Roman,
Yes, I’m sorry I was not more clear. I should have begun the thread with: I’m
receiving OSC messages in Pd from the iPhone app, TouchOSC.
I think my fundamental misunderstanding was that the first item in the list is
a symbol. It looked like a float, so I thought it was a float.
Thanks for your help,
Mitch
> On Jul 13, 2019, at 2:48 PM, [email protected] wrote:
>
> Message: 1
> Date: Sat, 13 Jul 2019 19:49:50 +0200
> From: Roman Haefeli <[email protected] <mailto:[email protected]>>
> To: Christof Ressi <[email protected] <mailto:[email protected]>>,
> Pd-List
> <[email protected] <mailto:[email protected]>>, Miller Puckette
> <[email protected] <mailto:[email protected]>>
> Subject: Re: [PD] OSC data from [list trim]

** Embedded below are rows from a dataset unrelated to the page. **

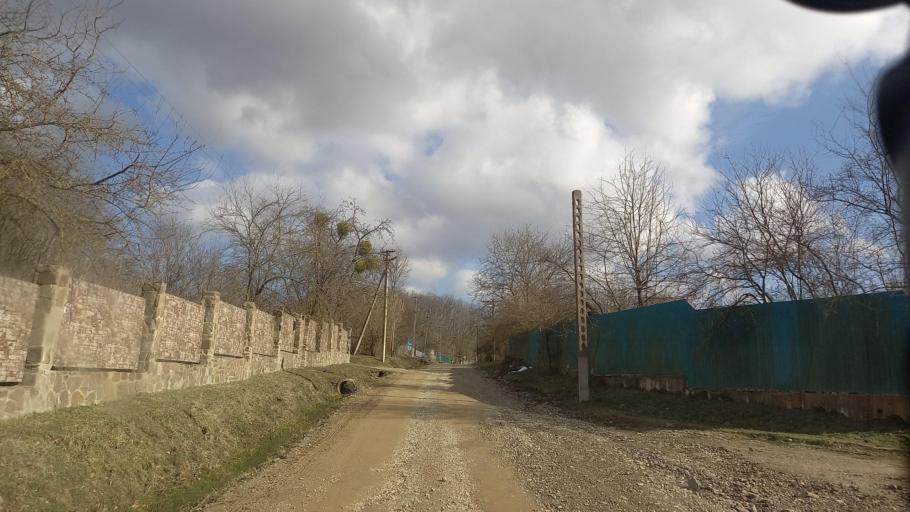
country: RU
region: Krasnodarskiy
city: Smolenskaya
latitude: 44.6045
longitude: 38.8534
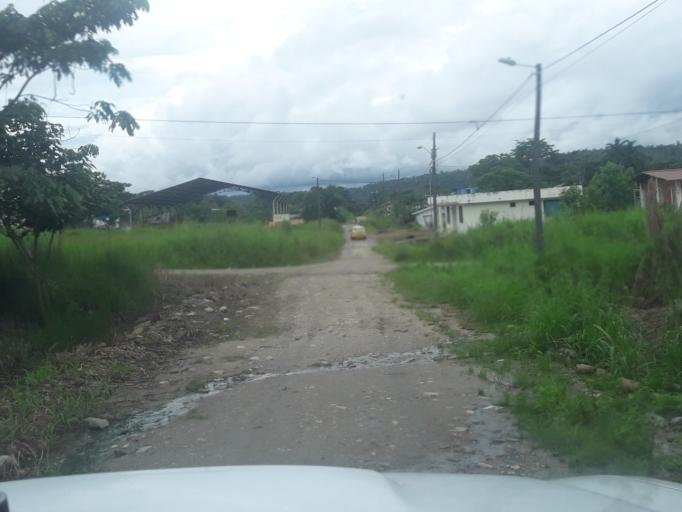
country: EC
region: Napo
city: Archidona
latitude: -0.9479
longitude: -77.8167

> Message-ID: <[email protected]
> <mailto:[email protected]>>
> Content-Type: text/plain; charset="utf-8"
>
> On Sat, 2019-07-13 at 18:46 +0200, Christof Ressi wrote:
>> I think the problem lies somewhere else. There is a fundamental issue
>> with [oscparse]: it breaks the address pattern into its parts and
>> forms a Pd list, but treats numbers as symbols.
>
> Ah, thanks for pointing this out. From the original post it was (at
> least for me) not quite clear whether it was about the OSC atoms (the
> actual payload) or the OSC path.
>
> Good to know that numeric path elements end up (actually: are
> preserved) as symbols in Pd after [oscparse].